Alle, außer dem Kanzlerkandidaten der CDU/CSU, der in TV-Interviews verkündet, dass NRW schon viel macht und wir an die Arbeitsplätze denken müssen. Die Chance für eine bessere Klimapolitik ist da. Wir müssen es den Menschen nur sauber erklären und nicht 48 Millionen Dinge wegnehmen, die ihnen wertvoll sind. Mit dem vollelektrischen Auto haben wir die Technik.
Mittlerweile ist das Angebot groß, die Fahrzeuge sind alltagstauglich, die Preise mit den Förderungen fast auf Verbrennerniveau. Sämtliche Risiken, wie Einbußen beim Wiederverkauf oder nicht geplante Reparaturen, lassen sich mit dem Auto-Abo ausschließen. Alle Voraussetzungen sind erfüllt, um ausschließlich abgasfreie Neuwagen zu verkaufen. Was würde passieren, wenn wir den Preis für Benzin und Diesel einfach verdoppeln, also auf 3 Euro statt 1,50 pro Liter Super erhöhen?

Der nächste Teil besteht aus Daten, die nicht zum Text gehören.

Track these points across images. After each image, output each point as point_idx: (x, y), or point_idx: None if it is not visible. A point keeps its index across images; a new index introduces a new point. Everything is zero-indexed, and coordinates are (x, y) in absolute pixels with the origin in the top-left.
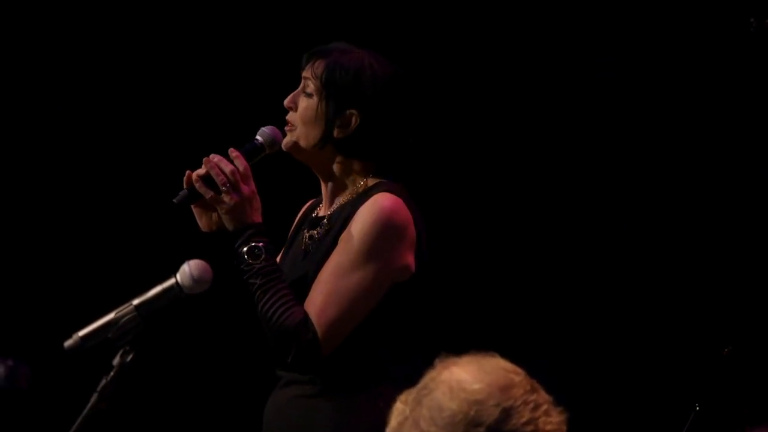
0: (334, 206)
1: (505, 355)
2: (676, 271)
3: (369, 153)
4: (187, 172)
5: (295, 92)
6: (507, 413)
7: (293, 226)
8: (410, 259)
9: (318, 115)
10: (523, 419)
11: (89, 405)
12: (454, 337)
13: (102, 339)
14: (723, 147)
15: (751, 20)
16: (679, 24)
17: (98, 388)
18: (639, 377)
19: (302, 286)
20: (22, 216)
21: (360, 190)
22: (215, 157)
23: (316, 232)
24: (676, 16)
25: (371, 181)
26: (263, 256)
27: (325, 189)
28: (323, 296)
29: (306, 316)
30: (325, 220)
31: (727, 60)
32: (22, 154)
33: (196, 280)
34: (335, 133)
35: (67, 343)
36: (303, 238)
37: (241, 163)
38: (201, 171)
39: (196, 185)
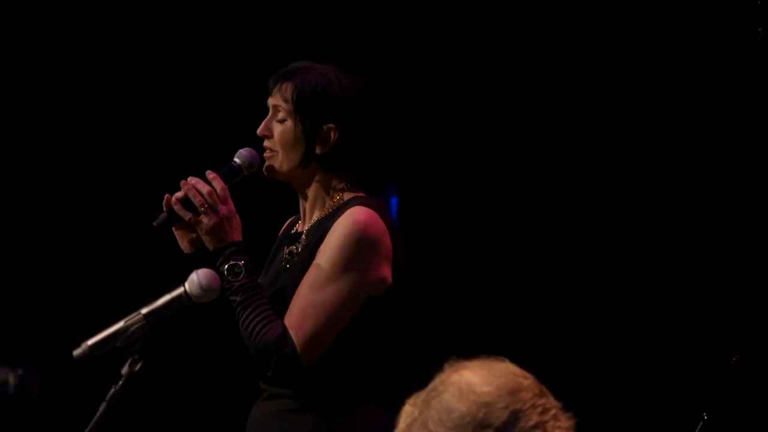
0: (312, 221)
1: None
2: (683, 276)
3: (350, 165)
4: (166, 195)
5: (266, 120)
6: (515, 416)
7: (276, 243)
8: (386, 272)
9: (296, 137)
10: (531, 422)
11: (98, 413)
12: (447, 344)
13: (111, 348)
14: (723, 147)
15: (759, 30)
16: (679, 24)
17: (107, 397)
18: (647, 386)
19: (281, 301)
20: (28, 224)
21: (336, 204)
22: (192, 179)
23: (295, 247)
24: (676, 16)
25: (347, 195)
26: (243, 273)
27: (303, 205)
28: (300, 310)
29: (285, 330)
30: (303, 236)
31: (727, 60)
32: (24, 157)
33: (204, 289)
34: (318, 150)
35: (76, 351)
36: (283, 254)
37: (218, 184)
38: (179, 194)
39: (175, 207)
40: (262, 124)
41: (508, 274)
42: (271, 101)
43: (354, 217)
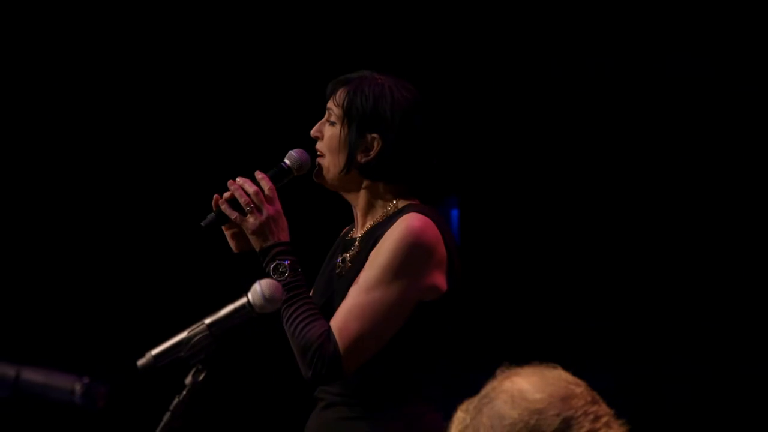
0: (365, 229)
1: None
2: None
3: (394, 176)
4: (215, 195)
5: (320, 122)
6: (567, 423)
7: (331, 250)
8: (439, 279)
9: (341, 141)
10: (583, 430)
11: (162, 424)
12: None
13: (175, 357)
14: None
15: None
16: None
17: (171, 407)
18: (716, 396)
19: (332, 307)
20: (92, 235)
21: (390, 212)
22: (240, 180)
23: (348, 254)
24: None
25: (401, 203)
26: (288, 272)
27: (356, 213)
28: (347, 311)
29: (329, 329)
30: (357, 243)
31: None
32: (85, 165)
33: (267, 299)
34: (359, 158)
35: (140, 361)
36: (336, 261)
37: (266, 184)
38: (227, 194)
39: (222, 207)
40: (316, 125)
41: (571, 285)
42: (327, 105)
43: (408, 223)
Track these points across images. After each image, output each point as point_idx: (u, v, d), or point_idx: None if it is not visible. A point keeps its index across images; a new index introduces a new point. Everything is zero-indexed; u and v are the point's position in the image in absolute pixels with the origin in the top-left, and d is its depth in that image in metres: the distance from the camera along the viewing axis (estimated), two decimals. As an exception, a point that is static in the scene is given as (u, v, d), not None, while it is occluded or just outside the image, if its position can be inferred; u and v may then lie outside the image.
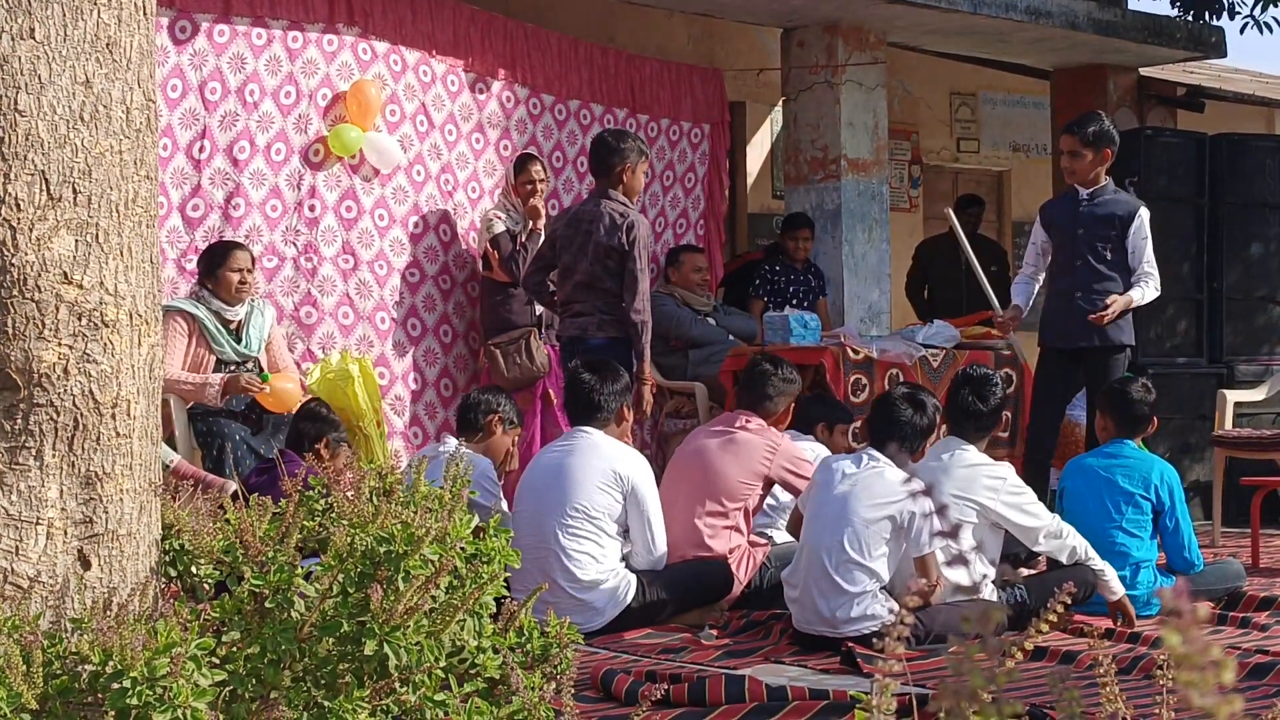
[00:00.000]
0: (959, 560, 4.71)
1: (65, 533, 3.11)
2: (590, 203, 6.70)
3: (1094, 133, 6.87)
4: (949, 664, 1.31)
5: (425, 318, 7.55)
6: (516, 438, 6.13)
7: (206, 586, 3.40)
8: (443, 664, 3.04)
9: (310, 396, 5.94)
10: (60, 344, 3.11)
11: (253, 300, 6.47)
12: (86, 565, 3.14)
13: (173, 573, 3.37)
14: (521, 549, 5.17)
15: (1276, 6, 11.65)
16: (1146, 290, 6.76)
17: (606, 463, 5.46)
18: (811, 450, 6.29)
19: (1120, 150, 7.03)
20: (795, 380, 6.18)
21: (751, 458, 5.87)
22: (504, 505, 5.77)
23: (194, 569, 3.37)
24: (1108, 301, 6.69)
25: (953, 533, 1.27)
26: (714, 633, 5.40)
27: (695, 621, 5.55)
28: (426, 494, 3.33)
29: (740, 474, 5.86)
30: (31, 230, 3.08)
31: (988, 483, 5.38)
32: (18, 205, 3.07)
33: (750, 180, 11.11)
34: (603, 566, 5.40)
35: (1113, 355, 6.78)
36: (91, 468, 3.15)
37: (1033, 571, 5.93)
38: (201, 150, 6.83)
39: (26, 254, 3.07)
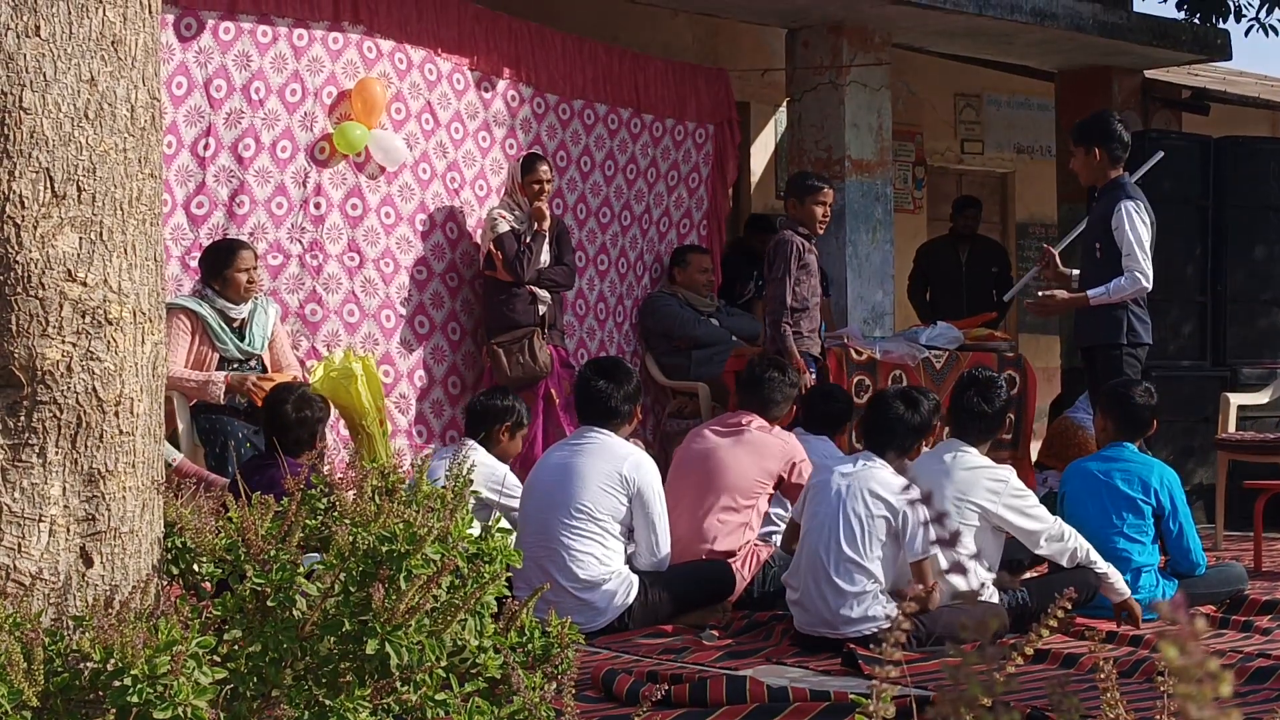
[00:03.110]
0: (958, 567, 4.72)
1: (68, 530, 3.12)
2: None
3: (1079, 130, 6.94)
4: (946, 672, 1.31)
5: (433, 315, 7.55)
6: (523, 436, 6.24)
7: (208, 584, 3.40)
8: (444, 663, 3.05)
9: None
10: (64, 341, 3.11)
11: (256, 298, 6.47)
12: (89, 562, 3.14)
13: (175, 570, 3.38)
14: (526, 548, 5.21)
15: (1282, 9, 11.64)
16: (1119, 283, 6.71)
17: (613, 464, 5.47)
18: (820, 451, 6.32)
19: (1128, 149, 6.98)
20: (797, 383, 6.31)
21: (766, 456, 5.93)
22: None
23: (196, 567, 3.37)
24: (1052, 294, 6.79)
25: (951, 540, 1.27)
26: (715, 633, 5.40)
27: (697, 622, 5.55)
28: (429, 493, 3.33)
29: (755, 472, 5.90)
30: (36, 228, 3.08)
31: (989, 485, 5.38)
32: (22, 203, 3.07)
33: (754, 180, 11.11)
34: (606, 567, 5.41)
35: (1108, 353, 6.76)
36: (94, 465, 3.16)
37: (1035, 574, 5.93)
38: (206, 148, 6.83)
39: (31, 251, 3.08)
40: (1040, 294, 6.99)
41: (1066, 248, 7.02)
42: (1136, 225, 6.74)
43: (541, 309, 7.59)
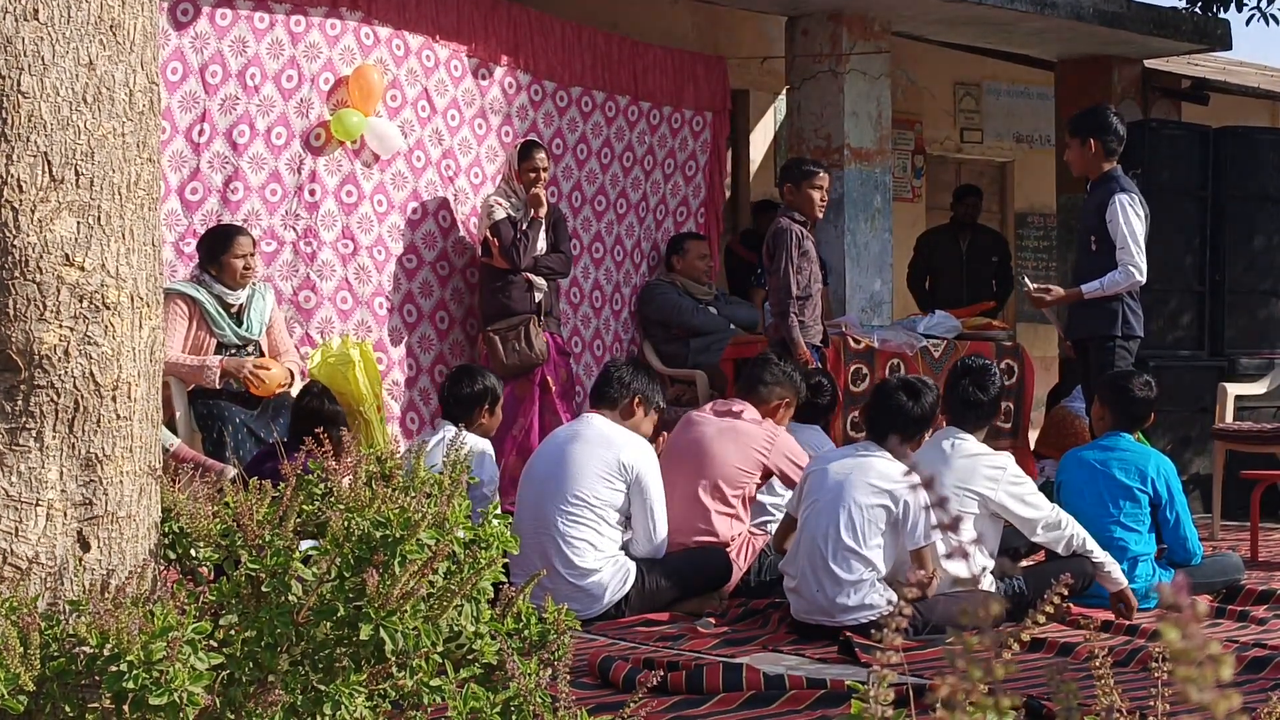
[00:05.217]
0: (959, 553, 4.73)
1: (65, 514, 3.11)
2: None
3: (1075, 122, 6.97)
4: (946, 656, 1.31)
5: (421, 304, 7.54)
6: (501, 406, 6.23)
7: (205, 570, 3.40)
8: (439, 649, 3.04)
9: (312, 384, 5.93)
10: (61, 326, 3.11)
11: (254, 284, 6.46)
12: (86, 547, 3.14)
13: (171, 555, 3.37)
14: (522, 534, 5.22)
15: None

Drohte dann eine Gelbwestenrevolte wie in Frankreich? Nein, dieses Drohpotenzial kann neutralisiert werden. Die Lösung: Wer heute ein Auto mit Verbrennungsmotor besitzt, bekommt die zusätzliche Treibstoffsteuer zurückerstattet, genießt also Bestandsschutz. Wer sich aber ein neues Benzin- oder Dieselauto kauft, bezahlt den vollen Spritpreis. Als beste Wahl bliebe dann nur das Elektroauto – und zwar ohne komplizierte Bonus-Malus-Rechenspielchen bei der Kfz-Steuer. Die Chancen für die Grünen sind da. Sie müssen sie nur nutzen.